By the way, you being an R.N., madam, a couple of questions.
I had lunch with a friend today, who commented that franksolich has probably the "best documented" life of nearly everyone around; all this black ink on white paper documentation.
My father, besides a hospital administrator, was an R.N.-anesthetist, and my mother, an R.N.
Which means they kept voluminous notes on all of their children, pre-natal and post-natal.
Just lots and lots and lots of notes, and I have them all.
(a) Beginning the preceding November, my father made a notation that the pre-born infant was growing, but not "moving;" not kicking up a fuss, not doing gymnastics, just laying there in peace and quiet. The physicians seemed concerned about this phenomenon, as if it were a bad thing. (It was ultimately decided to let nature take its course.)

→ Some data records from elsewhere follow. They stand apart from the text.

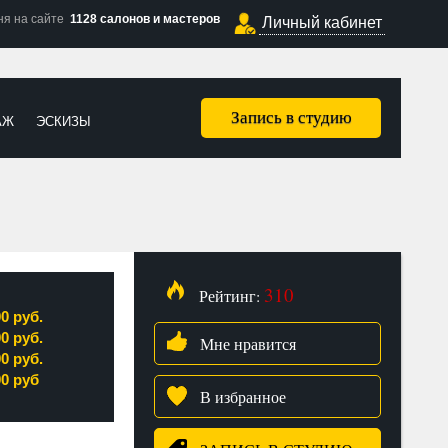
ня на сайте
1128 салонов и мастеров
Личный кабинет
Запись в студию
АЖ
ЭСКИЗЫ
310
Рейтинг:
00 руб.
00 руб.
Мне нравится
00 руб.
00 руб
В избранное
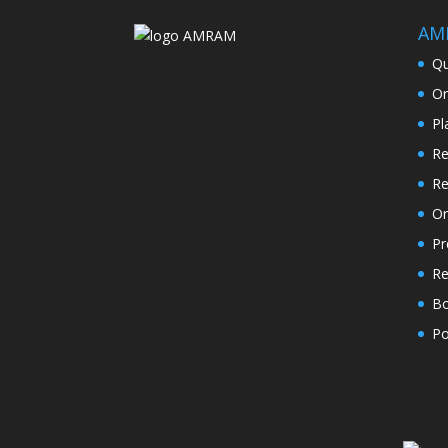
AM
Q
Or
Pl
Re
Re
Or
Pr
Re
Bo
Po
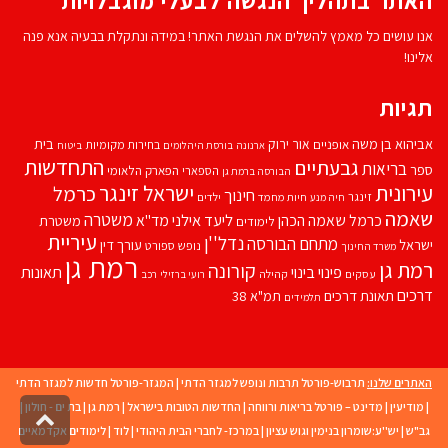
האתר בתהליך הנגשה לבעלי מוגבלויות
אנו עושים כל מאמץ להשלים את הנגשת האתר! במידה ונתקלת בבעיה אנא פנה
אלינו!
תגיות
אביהוא בן משה
בית
אור ירוק
אופניים
בחירות מקומיות
ארנונה
בורסת היהלומים
ביטוח
התחדשות
גבעתיים
בריאות
ספר
הספארי
הפארק הלאומי
הבורסה ברמת גן
עירונית
ישראל זינגר
כרמל
חינוך
זינגר
חיות מחמד
ילדים
חיה מנע
שאמה
משטרה
ליעד אילני
כרמל שאמה הכהן
מד''א
משטרת
לימודים
עיריית
נדל''ן
מתחם הבורסה
ישראל
עורך דין
נופש
ספורט
משרד החינוך
רמת גן
רמת גן
קורונה
פינוי בינוי
תאונות
עסקים
קהילה
רועי ברזילי
רכב
דרכים
תאונת דרכים
תמ"א 38
תלמידים
האתרים שלנו:
תרבוש-פורטל תרבות ונופש למגזר הדתי
|
המגזר-פורטל חדשות למגזר הדתי
|
מודיעין
|
מדינט – פורטל בריאות ורווחה
|
החדשות הטובות בישראל
|
רמת גן
|
בת ים - חולון
|
גליל
גב"ש
|
יש''ע:שומרון בנימין וגוש עציון
|
במרכז- לחברי הבית היהודי
|
לוד
|
לימודים אקדמאיים
לרא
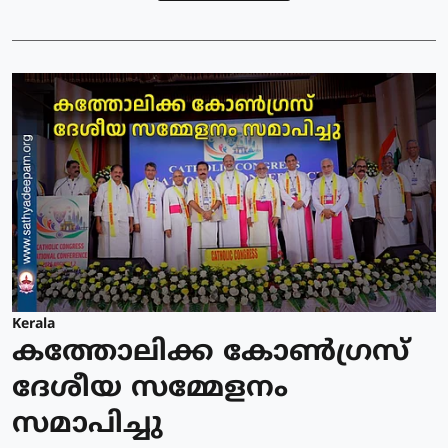
Kerala
കത്തോലിക്ക കോൺഗ്രസ്
ദേശീയ സമ്മേളനം
സമാപിച്ചു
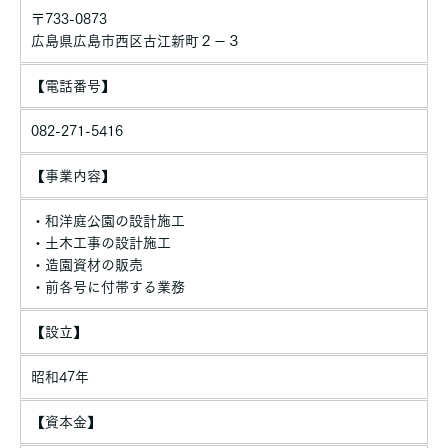
・法令に基づき開示することが必要である場合
〒733-0873
個人情報の安全対策
広島県広島市西区古江新町２－３
当社は、個人情報の正確性及び安全性確保のために、セキュリテ
ィに万全の対策を講じています。
【電話番号】
ご本人の照会
082-271-5416
お客さまがご本人の個人情報の照会・修正・削除などをご希望さ
れる場合には、ご本人であることを確認の上、対応させていただ
きます。
【事業内容】
法令、規範の遵守と見直し
・和洋庭公園の設計施工
当社は、保有する個人情報に関して適用される日本の法令、その
・土木工事の設計施工
他規範を遵守するとともに、本ポリシーの内容を適宜見直し、そ
・造園資材の販売
の改善に努めます。
・前各号に付帯する業務
【設立】
昭和47年
【資本金】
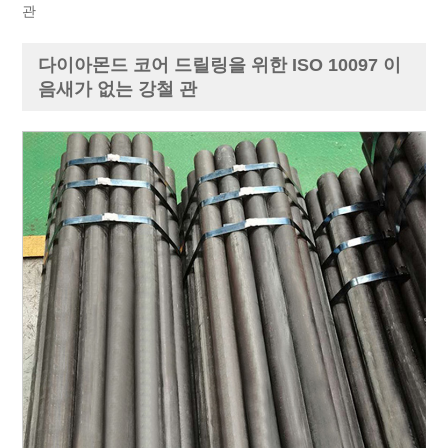
관
다이아몬드 코어 드릴링을 위한 ISO 10097 이
음새가 없는 강철 관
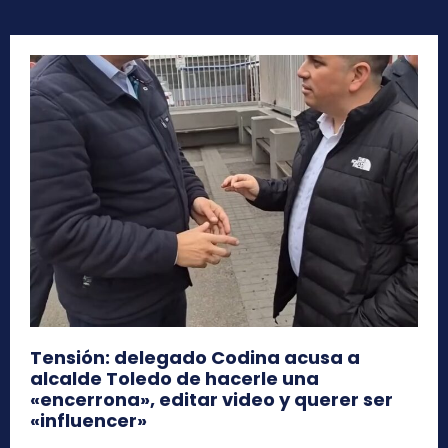
Tensión: delegado Codina acusa a
alcalde Toledo de hacerle una
«encerrona», editar video y querer ser
«influencer»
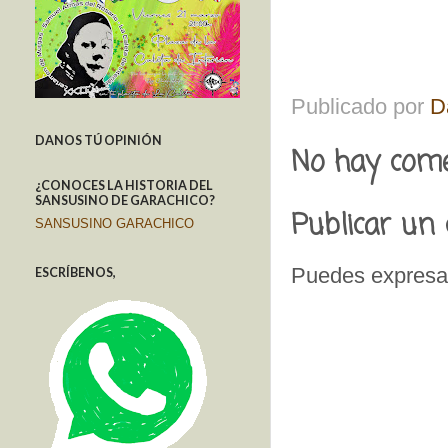
Publicado por
D
DANOS TÚ OPINIÓN
No hay come
¿CONOCES LA HISTORIA DEL
SANSUSINO DE GARACHICO?
Publicar un
SANSUSINO GARACHICO
Puedes expresar
ESCRÍBENOS,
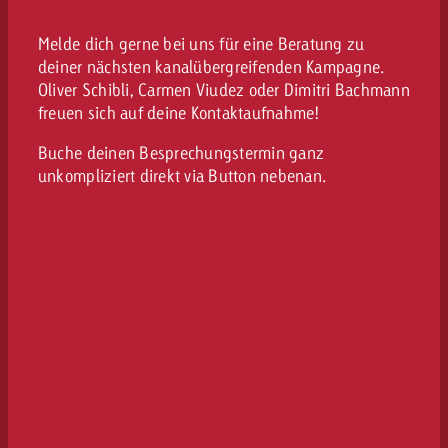
Melde dich gerne bei uns für eine Beratung zu
deiner nächsten kanalübergreifenden Kampagne.
Oliver Schibli, Carmen Viudez oder Dimitri Bachmann
freuen sich auf deine Kontaktaufnahme!
Buche deinen Besprechungstermin ganz
unkompliziert direkt via Button nebenan.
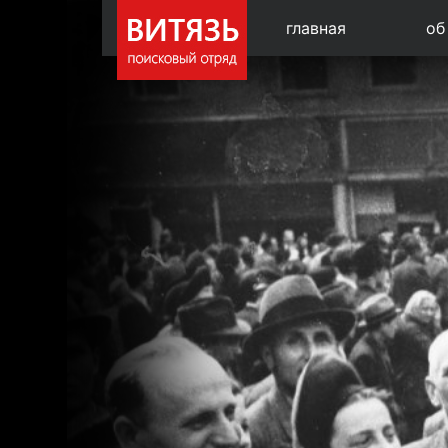
главная
об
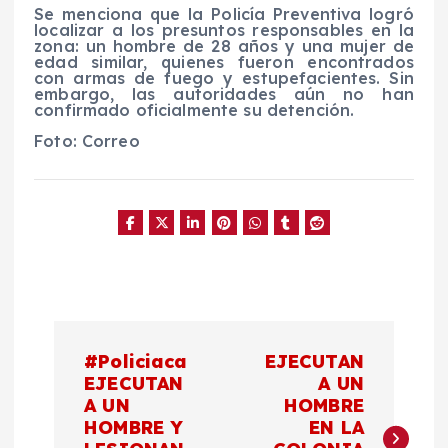
Se menciona que la Policía Preventiva logró
localizar a los presuntos responsables en la
zona: un hombre de 28 años y una mujer de
edad similar, quienes fueron encontrados
con armas de fuego y estupefacientes. Sin
embargo, las autoridades aún no han
confirmado oficialmente su detención.
Foto: Correo
N
#Policiaca
EJECUTAN
a
EJECUTAN
A UN
A UN
HOMBRE
HOMBRE Y
EN LA
v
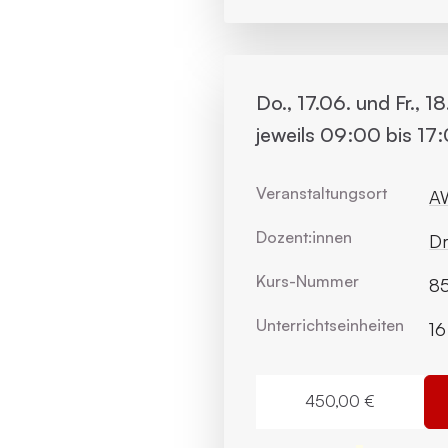
Do., 17.06. und Fr., 1
jeweils 09:00 bis 17
Veranstaltungsort
AW
Dozent:innen
Dr
Kurs-Nummer
85
Unterrichts­einheiten
16
450,00 €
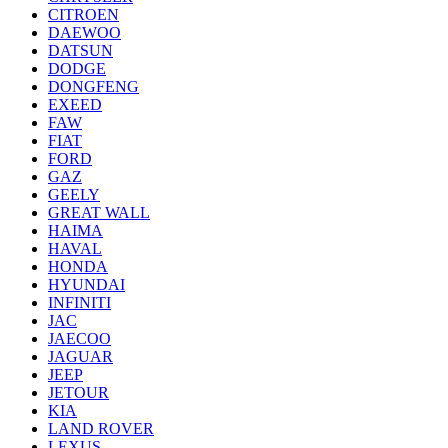
CITROEN
DAEWOO
DATSUN
DODGE
DONGFENG
EXEED
FAW
FIAT
FORD
GAZ
GEELY
GREAT WALL
HAIMA
HAVAL
HONDA
HYUNDAI
INFINITI
JAC
JAECOO
JAGUAR
JEEP
JETOUR
KIA
LAND ROVER
LEXUS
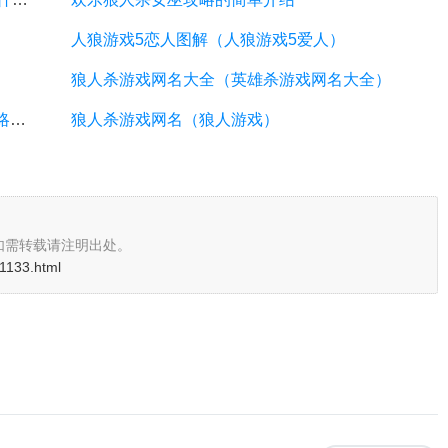
人狼游戏5恋人图解（人狼游戏5爱人）
狼人杀游戏网名大全（英雄杀游戏网名大全）
女神联盟手游试炼攻略（女神联盟手游试炼攻略视频）
狼人杀游戏网名（狼人游戏）
如需转载请注明出处。
/1133.html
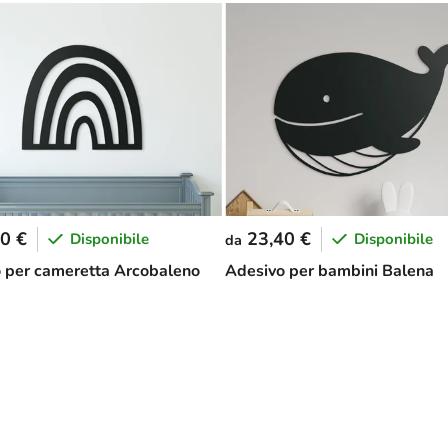
0 €
23,40 €
Disponibile
Disponibile
da
 per cameretta Arcobaleno
Adesivo per bambini Balena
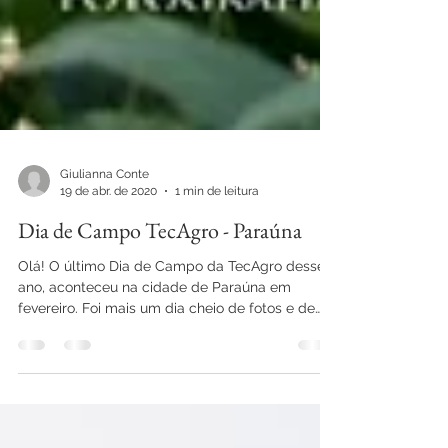
Giulianna Conte
19 de abr. de 2020
1 min de leitura
Dia de Campo TecAgro - Paraúna
Olá! O último Dia de Campo da TecAgro desse
ano, aconteceu na cidade de Paraúna em
fevereiro. Foi mais um dia cheio de fotos e de
muito...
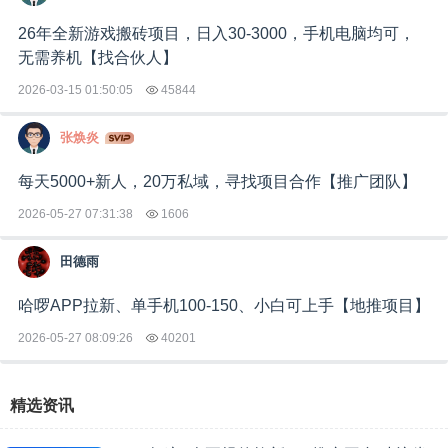
26年全新游戏搬砖项目，日入30-3000，手机电脑均可，
无需养机【找合伙人】
2026-03-15 01:50:05
45844
张焕炎
每天5000+新人，20万私域，寻找项目合作【推广团队】
2026-05-27 07:31:38
1606
田德雨
哈啰APP拉新、单手机100-150、小白可上手【地推项目】
2026-05-27 08:09:26
40201
精选资讯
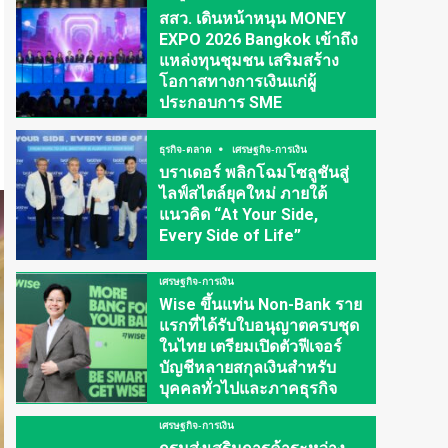
สสว. เดินหน้าหนุน MONEY
EXPO 2026 Bangkok เข้าถึง
แหล่งทุนชุมชน เสริมสร้าง
โอกาสทางการเงินแก่ผู้
ประกอบการ SME
ธุรกิจ-ตลาด
เศรษฐกิจ-การเงิน
บราเดอร์ พลิกโฉมโซลูชันสู่
ไลฟ์สไตล์ยุคใหม่ ภายใต้
แนวคิด “At Your Side,
Every Side of Life”
เศรษฐกิจ-การเงิน
Wise ขึ้นแท่น Non-Bank ราย
แรกที่ได้รับใบอนุญาตครบชุด
ในไทย เตรียมเปิดตัวฟีเจอร์
บัญชีหลายสกุลเงินสำหรับ
บุคคลทั่วไปและภาคธุรกิจ
เศรษฐกิจ-การเงิน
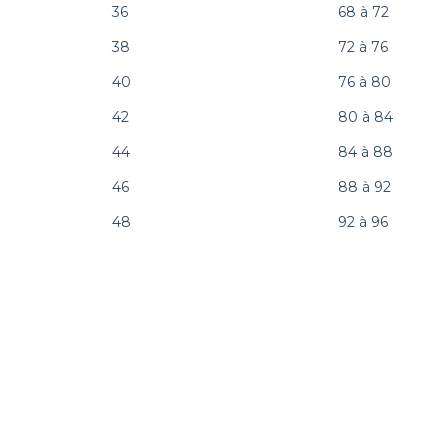
36
68 à 72
38
72 à 76
40
76 à 80
42
80 à 84
44
84 à 88
46
88 à 92
48
92 à 96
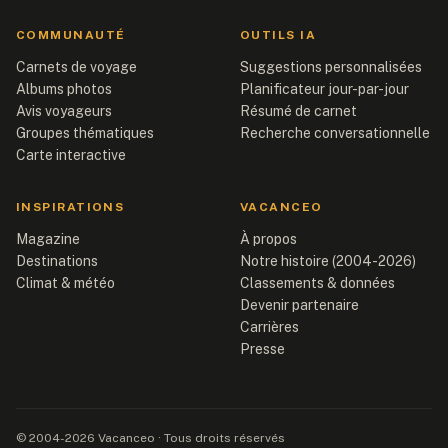
COMMUNAUTÉ
OUTILS IA
Carnets de voyage
Suggestions personnalisées
Albums photos
Planificateur jour-par-jour
Avis voyageurs
Résumé de carnet
Groupes thématiques
Recherche conversationnelle
Carte interactive
INSPIRATIONS
VACANCEO
Magazine
À propos
Destinations
Notre histoire (2004-2026)
Climat & météo
Classements & données
Devenir partenaire
Carrières
Presse
© 2004-2026 Vacanceo · Tous droits réservés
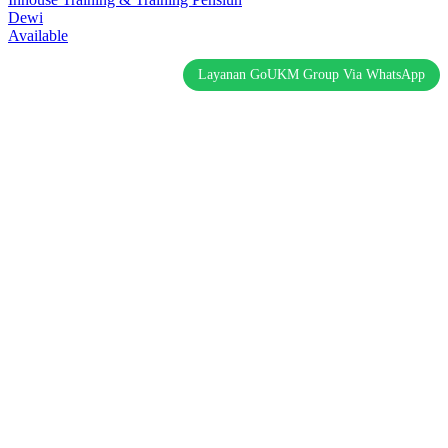
Dewi
Available
Layanan GoUKM Group Via WhatsApp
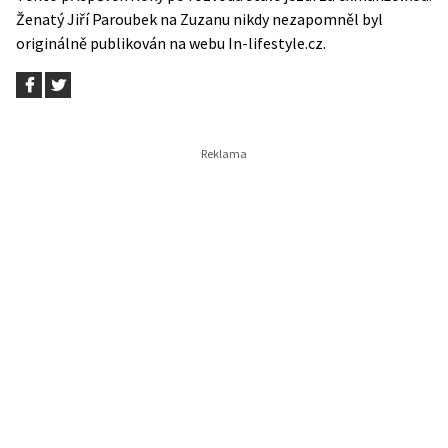
Ženatý Jiří Paroubek na Zuzanu nikdy nezapomněl
byl
originálně publikován na webu
In-lifestyle.cz
.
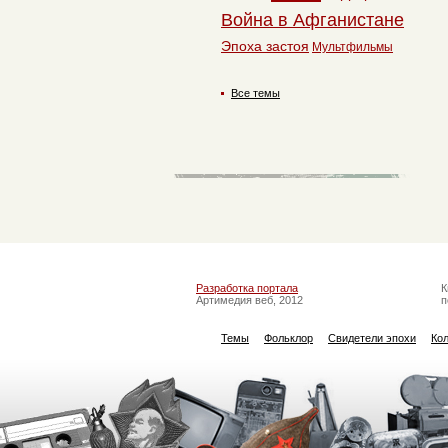
Война в Афганистане
Эпоха застоя
Мультфильмы
Все темы
Разработка портала
К
Артимедия веб, 2012
п
Темы
Фольклор
Свидетели эпохи
Ко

Obviously, this growing-but-motionless infant portended something, but I assumed it portended something good; one was just being considerate, not disturbing his mother, who had all these other kids, some of them teenagers, to worry about, without having an infant inside of her gyrating and kicking and hitting and slamming.
Especially since she was well into middle-age at the time.
(b) On this date on March 6 some years ago, my mother made the notation that "labor commenced," and then "came to its natural conclusion" 31 minutes later. But she wrote as if it was a bad thing, not a good thing.
(c) On the same records, she noted that the infant weighed "only" 4 pounds, 3 ounces (but was "fully developed"). If the infant was "fully developed," wouldn't it be better to deliver one half the size of a "normal" infant, rather than a full-sized infant?
Since all came out well, and quickly, why all these comments expressing worry?
For the record, later notes, going clear into childhood, indicate franksolich was perhaps the most laid-back, the most mellow, the most serene and calm, of all the heirs and heiresses.